- **What you have to do**:
Copy the data word for word, starting with the line that contains "family: Gaviidae" and going on through the line that contains "family: Lamiaceae", both lines included.

- **Raw data**:
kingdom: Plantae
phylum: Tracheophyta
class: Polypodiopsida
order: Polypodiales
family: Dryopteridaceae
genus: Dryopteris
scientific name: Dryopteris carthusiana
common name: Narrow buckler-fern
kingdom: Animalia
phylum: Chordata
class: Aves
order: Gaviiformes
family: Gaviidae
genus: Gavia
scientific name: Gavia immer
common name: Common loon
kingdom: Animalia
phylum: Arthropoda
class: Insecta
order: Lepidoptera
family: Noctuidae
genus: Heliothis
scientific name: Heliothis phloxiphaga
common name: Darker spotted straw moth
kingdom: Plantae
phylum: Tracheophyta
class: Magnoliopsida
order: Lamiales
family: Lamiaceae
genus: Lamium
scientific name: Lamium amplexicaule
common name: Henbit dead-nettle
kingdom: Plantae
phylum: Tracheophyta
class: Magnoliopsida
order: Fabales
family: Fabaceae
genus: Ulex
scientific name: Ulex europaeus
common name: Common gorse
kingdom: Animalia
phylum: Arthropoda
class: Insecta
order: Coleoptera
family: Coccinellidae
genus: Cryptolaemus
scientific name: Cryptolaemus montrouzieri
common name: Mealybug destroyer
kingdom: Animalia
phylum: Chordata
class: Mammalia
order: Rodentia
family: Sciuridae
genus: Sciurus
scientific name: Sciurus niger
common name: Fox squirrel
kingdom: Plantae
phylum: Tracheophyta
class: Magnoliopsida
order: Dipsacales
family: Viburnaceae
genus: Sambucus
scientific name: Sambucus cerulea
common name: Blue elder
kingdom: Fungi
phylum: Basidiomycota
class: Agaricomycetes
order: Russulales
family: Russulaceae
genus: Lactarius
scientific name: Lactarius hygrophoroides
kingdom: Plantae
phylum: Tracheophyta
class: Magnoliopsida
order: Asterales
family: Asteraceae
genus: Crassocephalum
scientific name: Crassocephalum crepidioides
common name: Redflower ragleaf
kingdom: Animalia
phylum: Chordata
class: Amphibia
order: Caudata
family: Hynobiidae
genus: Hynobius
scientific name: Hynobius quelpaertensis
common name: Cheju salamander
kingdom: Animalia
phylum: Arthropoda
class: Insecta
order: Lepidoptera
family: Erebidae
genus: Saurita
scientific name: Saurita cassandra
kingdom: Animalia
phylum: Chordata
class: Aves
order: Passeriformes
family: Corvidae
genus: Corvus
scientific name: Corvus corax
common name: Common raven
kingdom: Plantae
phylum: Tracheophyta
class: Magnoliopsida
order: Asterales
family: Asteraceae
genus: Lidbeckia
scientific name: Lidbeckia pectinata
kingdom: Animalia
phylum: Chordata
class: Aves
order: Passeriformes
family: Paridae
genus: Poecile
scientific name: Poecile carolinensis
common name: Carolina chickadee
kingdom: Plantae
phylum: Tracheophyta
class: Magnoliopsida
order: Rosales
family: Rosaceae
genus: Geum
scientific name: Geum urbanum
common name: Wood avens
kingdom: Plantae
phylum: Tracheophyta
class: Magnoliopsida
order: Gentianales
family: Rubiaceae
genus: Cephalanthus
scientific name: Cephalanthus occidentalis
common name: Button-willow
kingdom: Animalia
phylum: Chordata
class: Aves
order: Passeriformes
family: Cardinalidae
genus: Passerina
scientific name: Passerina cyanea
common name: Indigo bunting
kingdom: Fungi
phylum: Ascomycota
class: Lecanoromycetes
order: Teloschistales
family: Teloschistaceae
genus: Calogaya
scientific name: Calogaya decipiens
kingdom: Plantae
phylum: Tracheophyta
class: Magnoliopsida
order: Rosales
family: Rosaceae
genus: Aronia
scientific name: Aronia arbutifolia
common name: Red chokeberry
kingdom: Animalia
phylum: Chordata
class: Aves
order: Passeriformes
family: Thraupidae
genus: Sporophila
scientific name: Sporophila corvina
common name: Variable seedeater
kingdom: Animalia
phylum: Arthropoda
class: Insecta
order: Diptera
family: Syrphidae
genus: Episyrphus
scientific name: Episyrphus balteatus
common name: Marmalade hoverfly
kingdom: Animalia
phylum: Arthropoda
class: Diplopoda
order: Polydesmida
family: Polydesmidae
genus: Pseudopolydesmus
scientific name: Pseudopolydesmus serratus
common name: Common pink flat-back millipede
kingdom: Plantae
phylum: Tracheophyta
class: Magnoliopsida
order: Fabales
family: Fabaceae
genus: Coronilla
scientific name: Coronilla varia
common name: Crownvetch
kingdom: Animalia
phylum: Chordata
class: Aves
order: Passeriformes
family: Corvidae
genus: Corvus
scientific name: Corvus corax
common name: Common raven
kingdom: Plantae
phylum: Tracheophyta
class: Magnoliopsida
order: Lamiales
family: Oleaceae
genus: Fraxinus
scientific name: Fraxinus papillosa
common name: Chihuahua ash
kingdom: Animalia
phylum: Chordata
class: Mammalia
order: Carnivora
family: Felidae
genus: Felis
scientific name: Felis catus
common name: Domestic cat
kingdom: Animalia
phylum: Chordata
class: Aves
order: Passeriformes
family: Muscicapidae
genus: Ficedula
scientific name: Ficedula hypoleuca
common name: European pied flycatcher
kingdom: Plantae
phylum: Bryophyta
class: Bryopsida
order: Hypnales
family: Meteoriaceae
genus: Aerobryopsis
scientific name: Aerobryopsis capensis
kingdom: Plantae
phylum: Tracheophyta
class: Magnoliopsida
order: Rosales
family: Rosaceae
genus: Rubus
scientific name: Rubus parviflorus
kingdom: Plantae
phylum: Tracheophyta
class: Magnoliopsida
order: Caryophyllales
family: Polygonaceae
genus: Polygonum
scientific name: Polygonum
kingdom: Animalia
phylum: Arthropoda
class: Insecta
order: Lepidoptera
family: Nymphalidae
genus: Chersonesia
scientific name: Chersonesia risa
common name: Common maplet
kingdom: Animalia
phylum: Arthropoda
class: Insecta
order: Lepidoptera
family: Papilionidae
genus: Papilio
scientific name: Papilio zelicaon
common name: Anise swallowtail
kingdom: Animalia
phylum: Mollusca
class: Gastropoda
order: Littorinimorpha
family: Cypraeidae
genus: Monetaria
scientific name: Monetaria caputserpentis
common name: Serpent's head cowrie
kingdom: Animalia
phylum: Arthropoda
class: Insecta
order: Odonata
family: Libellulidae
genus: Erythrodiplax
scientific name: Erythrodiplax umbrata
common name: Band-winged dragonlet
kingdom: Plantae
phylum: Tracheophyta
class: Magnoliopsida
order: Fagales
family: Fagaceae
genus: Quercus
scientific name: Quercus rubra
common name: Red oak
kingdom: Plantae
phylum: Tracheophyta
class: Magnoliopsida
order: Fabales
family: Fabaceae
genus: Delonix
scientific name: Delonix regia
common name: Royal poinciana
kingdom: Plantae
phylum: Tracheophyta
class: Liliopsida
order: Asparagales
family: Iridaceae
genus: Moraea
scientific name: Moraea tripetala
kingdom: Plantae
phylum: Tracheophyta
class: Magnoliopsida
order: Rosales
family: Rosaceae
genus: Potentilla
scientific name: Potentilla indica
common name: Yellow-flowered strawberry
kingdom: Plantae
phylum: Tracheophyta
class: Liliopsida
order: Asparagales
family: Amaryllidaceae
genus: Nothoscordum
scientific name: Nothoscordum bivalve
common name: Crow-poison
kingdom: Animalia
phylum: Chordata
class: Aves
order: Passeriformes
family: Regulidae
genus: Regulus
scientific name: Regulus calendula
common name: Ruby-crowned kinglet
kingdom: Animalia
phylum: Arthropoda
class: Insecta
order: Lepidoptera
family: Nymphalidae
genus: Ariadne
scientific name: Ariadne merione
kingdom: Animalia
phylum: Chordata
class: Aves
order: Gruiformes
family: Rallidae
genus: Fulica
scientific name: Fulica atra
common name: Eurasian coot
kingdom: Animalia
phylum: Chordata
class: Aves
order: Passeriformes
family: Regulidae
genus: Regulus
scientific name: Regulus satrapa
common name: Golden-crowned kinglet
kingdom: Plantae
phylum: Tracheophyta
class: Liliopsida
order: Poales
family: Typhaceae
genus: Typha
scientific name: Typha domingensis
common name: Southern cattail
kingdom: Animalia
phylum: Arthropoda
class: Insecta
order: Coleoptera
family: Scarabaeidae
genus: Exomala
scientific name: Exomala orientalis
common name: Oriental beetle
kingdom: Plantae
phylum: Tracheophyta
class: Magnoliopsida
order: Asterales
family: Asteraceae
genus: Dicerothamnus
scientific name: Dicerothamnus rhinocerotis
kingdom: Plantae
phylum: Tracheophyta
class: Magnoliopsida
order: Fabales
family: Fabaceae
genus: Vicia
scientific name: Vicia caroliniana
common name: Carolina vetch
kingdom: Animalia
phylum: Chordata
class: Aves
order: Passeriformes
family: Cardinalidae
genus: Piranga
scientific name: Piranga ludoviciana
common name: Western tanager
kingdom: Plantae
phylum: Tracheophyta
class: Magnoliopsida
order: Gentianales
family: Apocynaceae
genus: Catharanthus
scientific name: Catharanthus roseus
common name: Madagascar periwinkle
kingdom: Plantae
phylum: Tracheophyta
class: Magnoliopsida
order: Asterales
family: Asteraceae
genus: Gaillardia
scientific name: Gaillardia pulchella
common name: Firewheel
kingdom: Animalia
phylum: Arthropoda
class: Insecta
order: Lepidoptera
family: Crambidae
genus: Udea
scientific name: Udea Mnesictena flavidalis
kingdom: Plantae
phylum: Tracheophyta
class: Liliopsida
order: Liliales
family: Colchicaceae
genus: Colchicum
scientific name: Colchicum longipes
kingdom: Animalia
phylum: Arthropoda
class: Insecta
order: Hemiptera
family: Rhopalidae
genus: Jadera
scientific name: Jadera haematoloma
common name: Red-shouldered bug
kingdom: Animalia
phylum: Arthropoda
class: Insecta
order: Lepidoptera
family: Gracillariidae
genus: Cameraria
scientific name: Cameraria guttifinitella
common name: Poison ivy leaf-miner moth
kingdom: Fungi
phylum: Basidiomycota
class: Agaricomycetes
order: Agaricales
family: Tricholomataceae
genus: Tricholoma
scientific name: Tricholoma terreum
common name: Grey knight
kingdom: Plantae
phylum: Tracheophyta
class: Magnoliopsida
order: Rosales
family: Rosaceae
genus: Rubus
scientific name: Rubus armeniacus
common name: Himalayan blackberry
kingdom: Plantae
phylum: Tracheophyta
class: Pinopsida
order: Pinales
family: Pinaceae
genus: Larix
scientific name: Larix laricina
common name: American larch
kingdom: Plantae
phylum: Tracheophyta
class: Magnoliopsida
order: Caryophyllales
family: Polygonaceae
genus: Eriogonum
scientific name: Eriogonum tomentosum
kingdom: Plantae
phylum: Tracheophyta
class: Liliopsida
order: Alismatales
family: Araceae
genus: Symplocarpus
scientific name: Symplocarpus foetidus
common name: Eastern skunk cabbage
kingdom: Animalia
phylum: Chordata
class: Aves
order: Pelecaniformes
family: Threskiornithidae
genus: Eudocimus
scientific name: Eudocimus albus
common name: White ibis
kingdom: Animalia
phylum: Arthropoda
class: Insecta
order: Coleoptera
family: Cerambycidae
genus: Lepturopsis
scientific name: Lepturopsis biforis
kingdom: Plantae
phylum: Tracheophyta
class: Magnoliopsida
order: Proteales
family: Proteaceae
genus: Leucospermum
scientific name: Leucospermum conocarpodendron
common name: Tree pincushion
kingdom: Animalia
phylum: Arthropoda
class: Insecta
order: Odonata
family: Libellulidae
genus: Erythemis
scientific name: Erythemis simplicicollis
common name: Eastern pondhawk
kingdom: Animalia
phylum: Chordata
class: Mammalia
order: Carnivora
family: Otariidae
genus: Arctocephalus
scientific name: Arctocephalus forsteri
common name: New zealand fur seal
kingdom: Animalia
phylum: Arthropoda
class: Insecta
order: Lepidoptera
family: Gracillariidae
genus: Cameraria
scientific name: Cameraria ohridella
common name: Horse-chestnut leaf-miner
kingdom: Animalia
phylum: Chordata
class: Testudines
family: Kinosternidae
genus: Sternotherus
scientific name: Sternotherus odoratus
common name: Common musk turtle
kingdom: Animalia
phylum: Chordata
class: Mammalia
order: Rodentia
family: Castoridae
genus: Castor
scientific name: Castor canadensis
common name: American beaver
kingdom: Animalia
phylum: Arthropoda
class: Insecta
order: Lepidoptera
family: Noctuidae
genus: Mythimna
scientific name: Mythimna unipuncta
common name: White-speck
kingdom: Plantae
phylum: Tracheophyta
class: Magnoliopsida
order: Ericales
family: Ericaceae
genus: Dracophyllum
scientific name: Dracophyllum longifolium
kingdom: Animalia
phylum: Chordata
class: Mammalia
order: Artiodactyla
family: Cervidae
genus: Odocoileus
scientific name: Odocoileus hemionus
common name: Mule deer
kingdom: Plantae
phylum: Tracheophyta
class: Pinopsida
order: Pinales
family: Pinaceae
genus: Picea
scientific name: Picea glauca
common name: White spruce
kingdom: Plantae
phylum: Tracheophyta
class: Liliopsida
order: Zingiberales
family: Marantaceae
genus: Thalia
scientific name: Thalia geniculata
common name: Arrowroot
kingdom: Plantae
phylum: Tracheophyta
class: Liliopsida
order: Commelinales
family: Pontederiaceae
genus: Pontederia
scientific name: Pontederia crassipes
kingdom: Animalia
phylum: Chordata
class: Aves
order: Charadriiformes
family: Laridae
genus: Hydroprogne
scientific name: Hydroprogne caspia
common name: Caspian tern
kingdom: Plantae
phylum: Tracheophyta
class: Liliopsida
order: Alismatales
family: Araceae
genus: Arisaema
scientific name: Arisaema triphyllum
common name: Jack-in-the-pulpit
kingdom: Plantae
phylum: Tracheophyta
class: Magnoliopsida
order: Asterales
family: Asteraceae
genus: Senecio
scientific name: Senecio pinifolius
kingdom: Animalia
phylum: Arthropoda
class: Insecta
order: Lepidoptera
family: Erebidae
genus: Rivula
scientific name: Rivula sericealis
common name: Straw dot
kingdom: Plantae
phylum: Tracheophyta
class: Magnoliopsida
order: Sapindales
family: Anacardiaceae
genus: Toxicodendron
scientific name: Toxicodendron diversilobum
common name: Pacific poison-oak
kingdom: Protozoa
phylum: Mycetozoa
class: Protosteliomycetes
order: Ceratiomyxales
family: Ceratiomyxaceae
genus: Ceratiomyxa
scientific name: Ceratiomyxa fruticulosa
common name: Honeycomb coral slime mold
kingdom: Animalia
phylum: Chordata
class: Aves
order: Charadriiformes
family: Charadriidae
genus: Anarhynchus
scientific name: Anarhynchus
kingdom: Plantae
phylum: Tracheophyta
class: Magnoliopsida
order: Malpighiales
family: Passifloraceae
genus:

- **Output for this task**:
family: Gaviidae
genus: Gavia
scientific name: Gavia immer
common name: Common loon
kingdom: Animalia
phylum: Arthropoda
class: Insecta
order: Lepidoptera
family: Noctuidae
genus: Heliothis
scientific name: Heliothis phloxiphaga
common name: Darker spotted straw moth
kingdom: Plantae
phylum: Tracheophyta
class: Magnoliopsida
order: Lamiales
family: Lamiaceae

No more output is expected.